“The mad crescendo runs
On the woeful waiting ones
The huddled world in waiting
‘Neath the Guns.”
Throughout the First World War, the town of Ypres lay at the hub of a vital transportation network linking the front lines with ports on the English Channel. Hence, the Ypres Salient became a highly contested piece of ground on the Western Front defended tenaciously by Allied forces at a high cost in lives and materiel.
On June 2nd, 1916, the Germans executed a powerful attack against key terrain features in the eastern part of the salient held by the 3rd Canadian Division: Hill 62, Observatory Ridge, Hills 60 and 61 and Mount Sorrel. A bombardment of unprecedented violence ravaged the Canadian trenches destroying entire companies. The German advance tore a 1200 metre gap in the Canadian line and captured all the vital ground from Sanctuary Wood to Mt Sorrel including Observatory Ridge. Since Observatory Ridge overlooked the entire Canadian line from Hooge to Hill 60, it had been the main German objective and so here would take place the fiercest fighting during the Battle of Mount Sorrel.
Senior British commanders determined immediate counterattacks were required to halt the German attack and restore the eastern apex of the Salient. Elements of the veteran 1st Canadian Division, including the 15th Battalion (48th Highlanders of Canada) launched a series of attacks between Sanctuary Wood and Mount Sorrel. As German artillery fire lit up the night sky during the night of 2-3 June, the 15th Battalion hurried forward from reserve positions at Ouderdom and reached an intermediate position near Zillebeke where it prepared for the next day’s attack.
Confusion and traffic congestion behind the lines delayed the counterattack until after sunrise on June 3rd and the 15th Battalion began to suffer heavy casualties on the reverse slope of Observatory Ridge even as it formed up for the attack. It became increasingly clear that any attempt to cross over Observatory Ridge would be disastrous under such heavy German fire. However, Commanders decided to press forward, if only to keep the enemy off balance while additional reinforcements came forward from Ypres.

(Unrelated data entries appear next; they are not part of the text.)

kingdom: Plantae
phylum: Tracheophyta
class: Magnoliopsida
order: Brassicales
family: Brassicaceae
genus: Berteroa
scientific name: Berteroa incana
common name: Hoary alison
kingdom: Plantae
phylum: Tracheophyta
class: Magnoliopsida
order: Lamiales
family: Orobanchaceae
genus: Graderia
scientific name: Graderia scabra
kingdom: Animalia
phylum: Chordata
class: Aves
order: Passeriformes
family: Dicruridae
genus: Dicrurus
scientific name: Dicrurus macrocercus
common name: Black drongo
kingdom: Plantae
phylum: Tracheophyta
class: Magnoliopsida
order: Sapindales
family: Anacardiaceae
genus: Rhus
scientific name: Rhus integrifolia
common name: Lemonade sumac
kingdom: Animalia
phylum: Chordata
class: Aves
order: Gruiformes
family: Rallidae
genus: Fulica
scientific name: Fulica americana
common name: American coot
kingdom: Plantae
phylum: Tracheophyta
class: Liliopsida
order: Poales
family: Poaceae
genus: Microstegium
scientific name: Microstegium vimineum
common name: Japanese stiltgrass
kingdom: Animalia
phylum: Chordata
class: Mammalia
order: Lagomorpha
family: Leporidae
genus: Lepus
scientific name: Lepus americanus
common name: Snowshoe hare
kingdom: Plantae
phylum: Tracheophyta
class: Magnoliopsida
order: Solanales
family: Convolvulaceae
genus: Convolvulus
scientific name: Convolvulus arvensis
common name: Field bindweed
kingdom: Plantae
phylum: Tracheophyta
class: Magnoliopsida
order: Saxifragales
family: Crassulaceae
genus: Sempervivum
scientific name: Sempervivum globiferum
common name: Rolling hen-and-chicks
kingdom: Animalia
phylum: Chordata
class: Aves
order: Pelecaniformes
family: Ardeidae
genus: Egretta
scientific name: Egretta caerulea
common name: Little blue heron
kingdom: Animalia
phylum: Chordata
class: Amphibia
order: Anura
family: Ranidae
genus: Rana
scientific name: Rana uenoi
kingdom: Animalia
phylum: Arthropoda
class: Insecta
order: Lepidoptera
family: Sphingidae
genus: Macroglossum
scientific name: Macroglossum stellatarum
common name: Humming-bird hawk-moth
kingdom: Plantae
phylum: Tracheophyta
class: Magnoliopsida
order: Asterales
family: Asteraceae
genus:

The 15th Battalion advanced up Observatory Ridge while the 14th Battalion (Royal Montreal Regiment) – on its immediate left flank across Observatory Ridge Road (Zandvoodestraat) – attacked towards Maple Copse.“ Upon the signal being given the officers and men behaved most courageously, immediately getting out, forming line and rushing forward in the face of a perfect Hell of artillery and machine gun fire. It did not seem possible that anything could live through it.” (15th Battalion War Diary).
The Canadian units were forced back and the 15th Battalion, despite reaching the top of Observatory Ridge, fell back below the crest of the ridge and dug in. The ground was covered with fallen Highlanders as 11 Officers and 279 other ranks were killed, wounded, or missing. However, they had advanced the line 300 metres and sealed the gap in the Canadian line between Maple Copse and Square Wood. Today, the Fallen lie in Klien-Vierstratt British, Lijssenthoek Military, Vlamertinghe Military and Oosttaverne Wood Cemeteries as well as Railway Dugouts Burial Ground and Zillebeke Churchyard. The Missing are memorialized on The Menin Gate in Ypres.
Although these initial counterattacks on June 3rd failed to recover significant ground, they did preoccupy German forces while more comprehensive countermeasures were planned and secured forward assault positions for subsequent attacks. Ten days later – on June 13th – units of the 1st Canadian Division recaptured Mount Sorrel recovering much of the ground lost on June 2nd. Once again, the Canadians had helped to secure the Ypres Salient.